Rutherford B. Hayes (1822-1893) was the Republican 19th President of the United States, 1877-1881. He was nominated because Ohio was a close and large state state. Previously he served one term as governor of Ohio, service in Congress as a Radical Republican who supported Reconstruction. He gained local fame as a general in the Civil War. He was a relatively conservative chief executive who left little mark, but exemplified the honest, hard-working party leadership of the Third Party System. He was the beneficiary of the "Compromise of 1877" that ended opposition to his election, and ended Reconstruction.
Hayes was a Victorian gentleman from a Yankee family that had resettled in Ohio. His father died befoire he was born, but his rich bachelor uncle Sardis Birchard took him under wing. He graduated from the local school, Kenyon College, and was the first president to attend Harvard Law School (Ll.B. 1845). He became a leading lawyer in Cincinnati, and inherited wealth from his uncle. His diary plainly reveals the ambivalence he felt when his political ambition clashed with his strict sense of morality, which told him that a man might gladly accept high office but should not actively seek it.
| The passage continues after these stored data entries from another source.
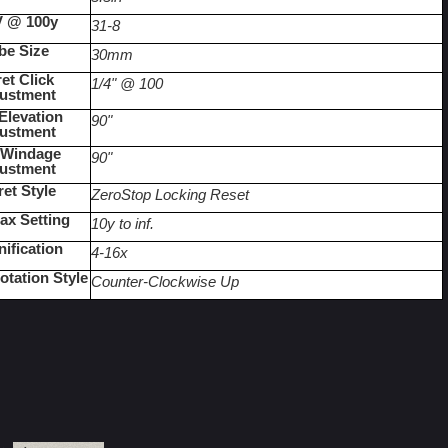
 @ 100y
31-8
be Size
30mm
et Click 
1/4" @ 100
ustment
levation 
90"
ustment
Windage 
90"
ustment
ret Style
ZeroStop Locking Reset
lax Setting
10y to inf.
ification
4-16x
otation Style
Counter-Clockwise Up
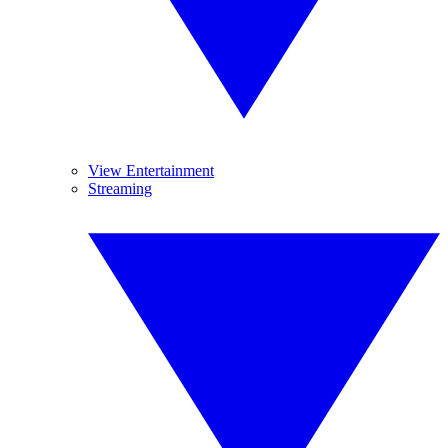
View Entertainment
Streaming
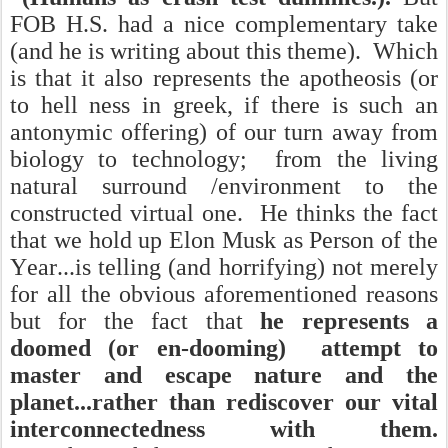
FOB H.S. had a nice complementary take
(and he is writing about this theme). Which
is that it also represents the apotheosis (or
to hell ness in greek, if there is such an
antonymic offering) of our turn away from
biology to technology; from the living
natural surround /environment to the
constructed virtual one. He thinks the fact
that we hold up Elon Musk as Person of the
Year...is telling (and horrifying) not merely
for all the obvious aforementioned reasons
but for the fact that
he represents a
doomed (or en-dooming) attempt to
master and escape nature and the
planet...rather than rediscover our vital
interconnectedness with them.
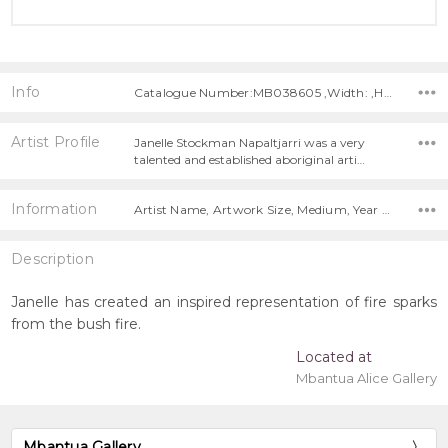
Info
Catalogue Number:MB038605 ,Width: ,Height:
Artist Profile
Janelle Stockman Napaltjarri was a very
talented and established aboriginal arti…
Information
Artist Name, Artwork Size, Medium, Year Painted,
Description
Janelle has created an inspired representation of fire sparks
from the bush fire.
Located at
Mbantua Alice Gallery
Mbantua Gallery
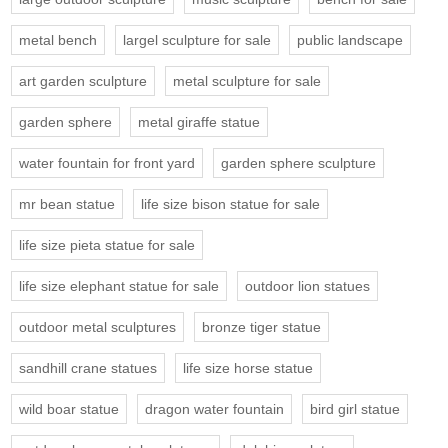
metal bench
largel sculpture for sale
public landscape
art garden sculpture
metal sculpture for sale
garden sphere
metal giraffe statue
water fountain for front yard
garden sphere sculpture
mr bean statue
life size bison statue for sale
life size pieta statue for sale
life size elephant statue for sale
outdoor lion statues
outdoor metal sculptures
bronze tiger statue
sandhill crane statues
life size horse statue
wild boar statue
dragon water fountain
bird girl statue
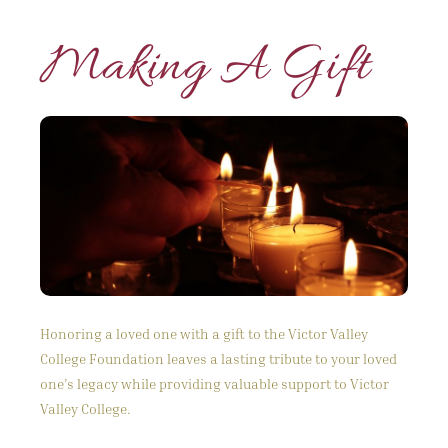
Making A Gift
Honoring a loved one with a gift to the Victor Valley
College Foundation leaves a lasting tribute to your loved
one’s legacy while providing valuable support to Victor
Valley College.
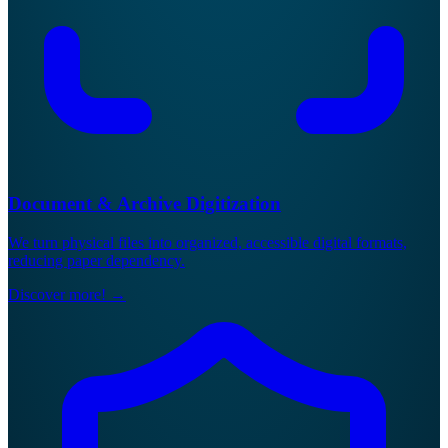
Document & Archive Digitization
We turn physical files into organized, accessible digital formats,
reducing paper dependency.
Discover more!
→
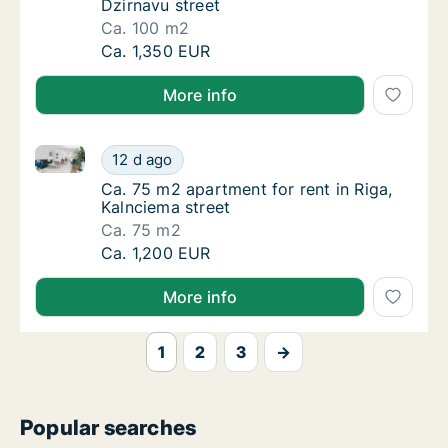
Dzirnavu street
Ca. 100 m2
Ca. 100 m2 apartment for rent in Riga, Dzirn
Ca. 1,350 EUR
More info
Ca. 75 m2 apartment for rent in Riga, Kalnciema stre
Ca. 75 m2 apartment for rent in Riga, Kalnci
12 d ago
Ca. 75 m2 apartment for rent in Riga, Kalnci
Ca. 75 m2 apartment for rent in Riga,
Kalnciema street
Ca. 75 m2
Ca. 75 m2 apartment for rent in Riga, Kalnci
Ca. 1,200 EUR
More info
1
2
3
→
Popular searches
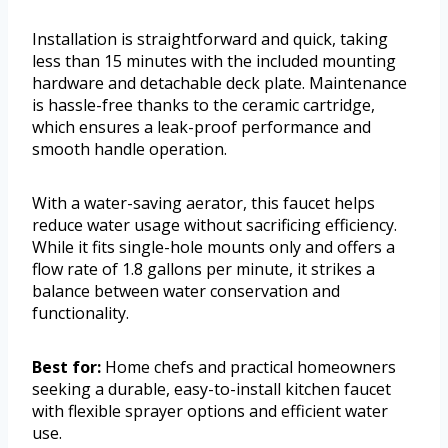
Installation is straightforward and quick, taking
less than 15 minutes with the included mounting
hardware and detachable deck plate. Maintenance
is hassle-free thanks to the ceramic cartridge,
which ensures a leak-proof performance and
smooth handle operation.
With a water-saving aerator, this faucet helps
reduce water usage without sacrificing efficiency.
While it fits single-hole mounts only and offers a
flow rate of 1.8 gallons per minute, it strikes a
balance between water conservation and
functionality.
Best for:
Home chefs and practical homeowners
seeking a durable, easy-to-install kitchen faucet
with flexible sprayer options and efficient water
use.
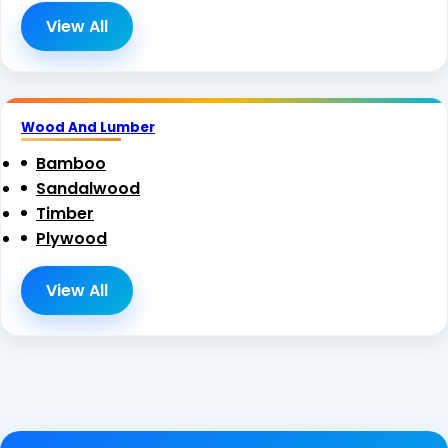
View All
Wood And Lumber
Bamboo
Sandalwood
Timber
Plywood
View All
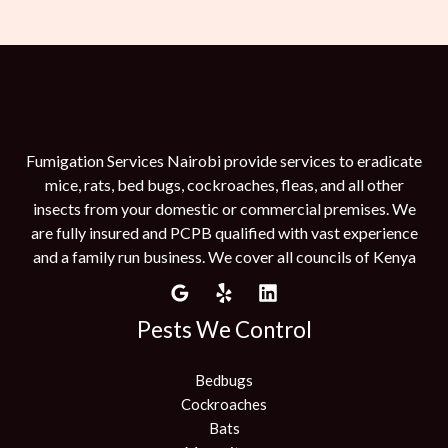
Fumigation Services Nairobi provide services to eradicate
mice, rats, bed bugs, cockroaches, fleas, and all other
insects from your domestic or commercial premises. We
are fully insured and PCPB qualified with vast experience
and a family run business. We cover all councils of Kenya
Pests We Control
Bedbugs
Cockroaches
Bats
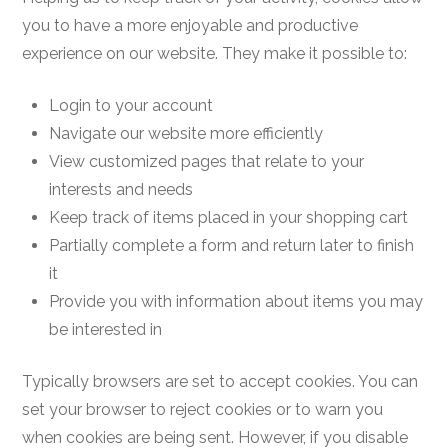
you to have a more enjoyable and productive
experience on our website. They make it possible to:
Login to your account
Navigate our website more efficiently
View customized pages that relate to your
interests and needs
Keep track of items placed in your shopping cart
Partially complete a form and return later to finish
it
Provide you with information about items you may
be interested in
Typically browsers are set to accept cookies. You can
set your browser to reject cookies or to warn you
when cookies are being sent. However, if you disable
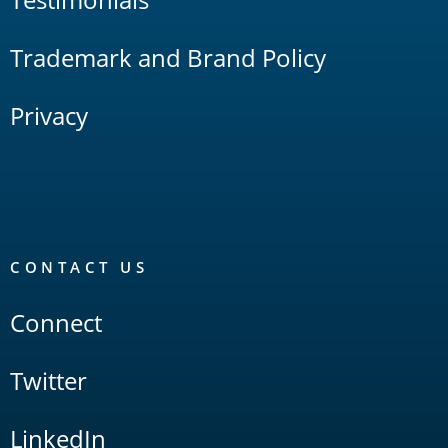
Trademark and Brand Policy
Privacy
CONTACT US
Connect
Twitter
LinkedIn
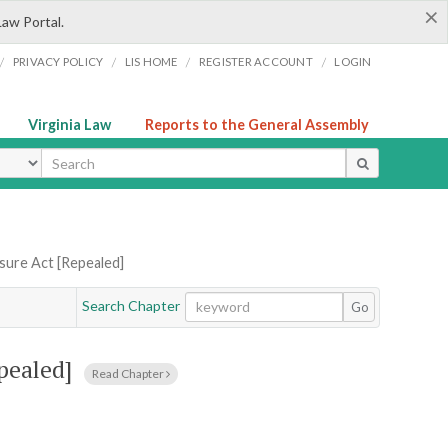
×
Law Portal.
/
/
/
/
PRIVACY POLICY
LIS HOME
REGISTER ACCOUNT
LOGIN
Virginia Law
Reports to the General Assembly
ype
sure Act [Repealed]
Search Chapter
Go
pealed]
Read Chapter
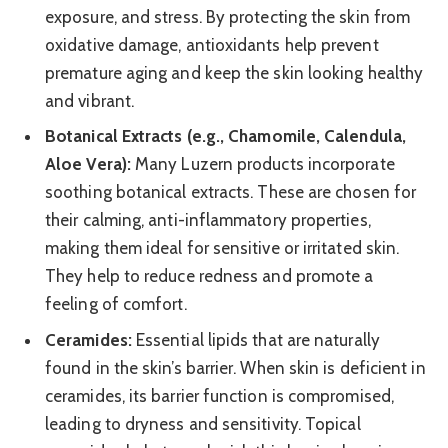
exposure, and stress. By protecting the skin from
oxidative damage, antioxidants help prevent
premature aging and keep the skin looking healthy
and vibrant.
Botanical Extracts (e.g., Chamomile, Calendula,
Aloe Vera):
Many Luzern products incorporate
soothing botanical extracts. These are chosen for
their calming, anti-inflammatory properties,
making them ideal for sensitive or irritated skin.
They help to reduce redness and promote a
feeling of comfort.
Ceramides:
Essential lipids that are naturally
found in the skin’s barrier. When skin is deficient in
ceramides, its barrier function is compromised,
leading to dryness and sensitivity. Topical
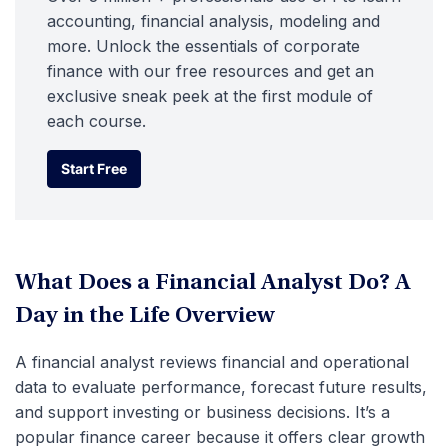
accounting, financial analysis, modeling and
more. Unlock the essentials of corporate
finance with our free resources and get an
exclusive sneak peek at the first module of
each course.
Start Free
Start Free
What Does a Financial Analyst Do? A
Day in the Life Overview
A financial analyst reviews financial and operational
data to evaluate performance, forecast future results,
and support investing or business decisions. It’s a
popular finance career because it offers clear growth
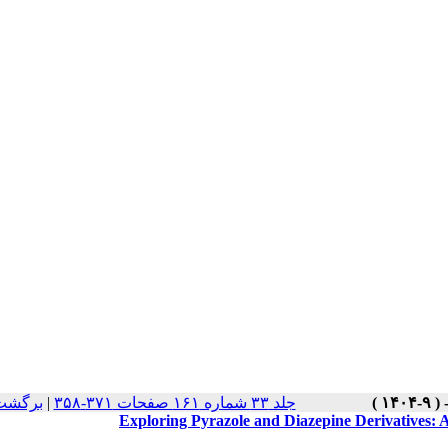
سخه ها
|
جلد ۳۳ شماره ۱۶۱ صفحات ۳۷۱-۳۵۸
Exploring Pyrazole and Diazepine Derivatives: A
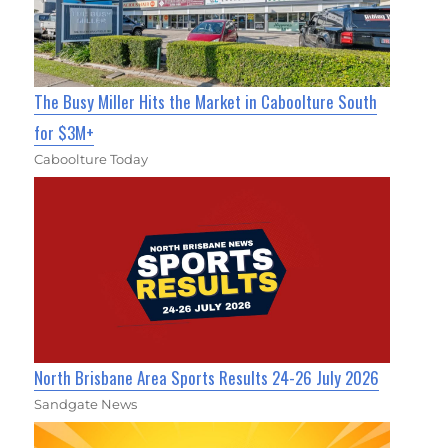
The Busy Miller Hits the Market in Caboolture South
for $3M+
Caboolture Today
North Brisbane Area Sports Results 24-26 July 2026
Sandgate News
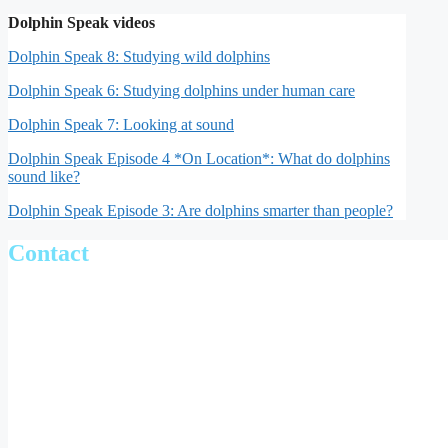
Dolphin Speak videos
Dolphin Speak 8: Studying wild dolphins
Dolphin Speak 6: Studying dolphins under human care
Dolphin Speak 7: Looking at sound
Dolphin Speak Episode 4 *On Location*: What do dolphins
sound like?
Dolphin Speak Episode 3: Are dolphins smarter than people?
Contact
Julie Oswald
Email:
jno@st-andrews.ac.uk
Scottish Oceans Institute
School of Biology
University of St Andrews
Fife
KY16 8LB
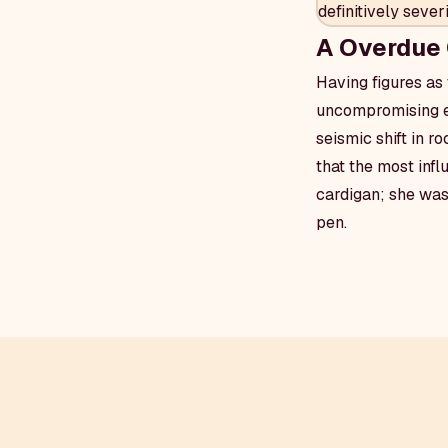
definitively seve
A Overdue 
Having figures as 
uncompromising ego
seismic shift in r
that the most infl
cardigan; she was
pen.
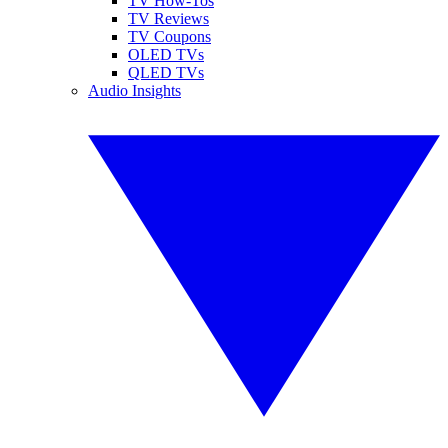
TV How-Tos
TV Reviews
TV Coupons
OLED TVs
QLED TVs
Audio Insights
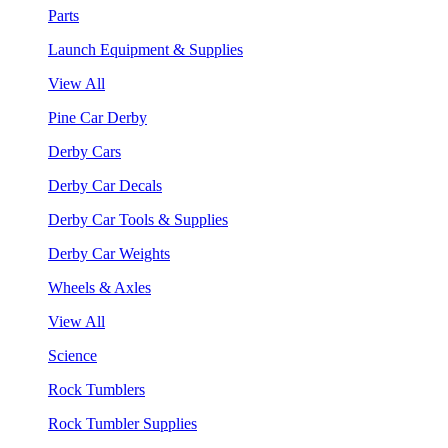
Parts
Launch Equipment & Supplies
View All
Pine Car Derby
Derby Cars
Derby Car Decals
Derby Car Tools & Supplies
Derby Car Weights
Wheels & Axles
View All
Science
Rock Tumblers
Rock Tumbler Supplies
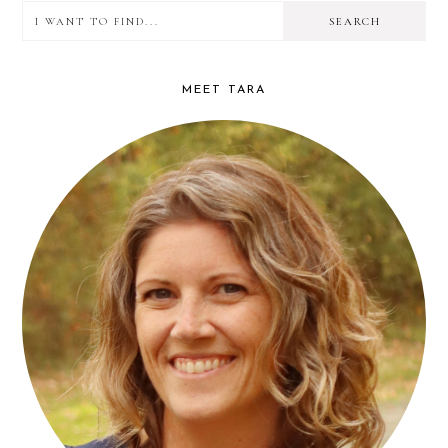
I
PRIMARY
want
SIDEBAR
to
MEET TARA
find...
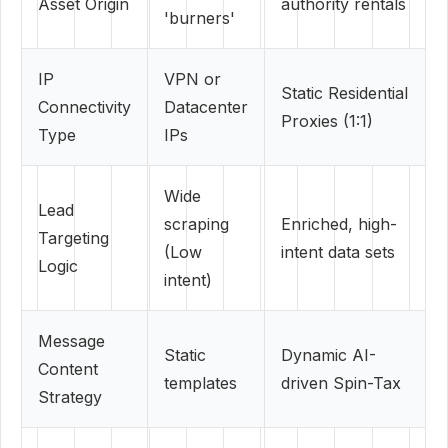
Asset Origin
authority rentals
'burners'
IP
VPN or
Static Residential
Connectivity
Datacenter
Proxies (1:1)
Type
IPs
Wide
Lead
scraping
Enriched, high-
Targeting
(Low
intent data sets
Logic
intent)
Message
Static
Dynamic AI-
Content
templates
driven Spin-Tax
Strategy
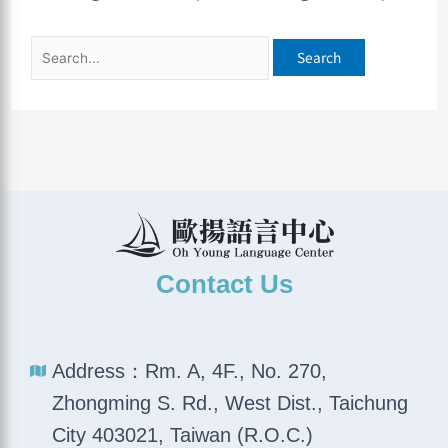
Contact Us
Address：Rm. A, 4F., No. 270,
Zhongming S. Rd., West Dist., Taichung
City 403021, Taiwan (R.O.C.)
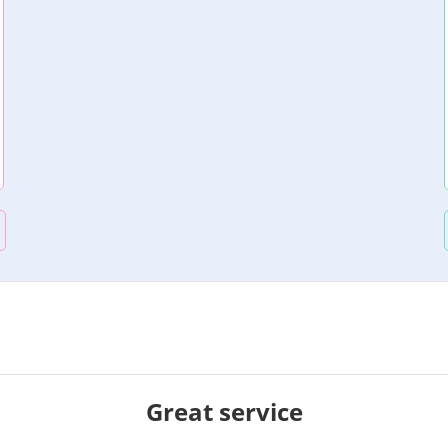
Great service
Hayes had fewer popular votes than his opponent Samuel J. Tilden, and so entered the White House with his title clouded by the disputed election of 1876. Opponents called him "His Fraudulency" and "Rutherfraud B. Hayes," but soon he began to reassert the authority of the presidency and the sarcasm faded away. Hayes promoted Civil Service Reform to reduce the corruption inherent in the linkage between vote-seeking and office-holding. He named well-known reformers in high offices, and, ordering the last troops out of South Carolina and Louisiana, ended Reconstruction. He hoped to revive the Republican party in the South by persuading business-oriented conservatives (most of them ex-Whigs) to join a national party that would support their economic interests more effectively than the Democrats did. He failed because the South was polarized on race. Committed to the gold standard--the only basis, Hayes thought, of a sound currency--in 1878 he vetoed the Bland-Allison Silver Purchase bill, which called for the partial coinage of silver, but Congress passed it over his veto. He and First Lady Lucy Webb Hayes refused to serve alcoholic beverages, even at state functions; they called her "Lemonade Lucy."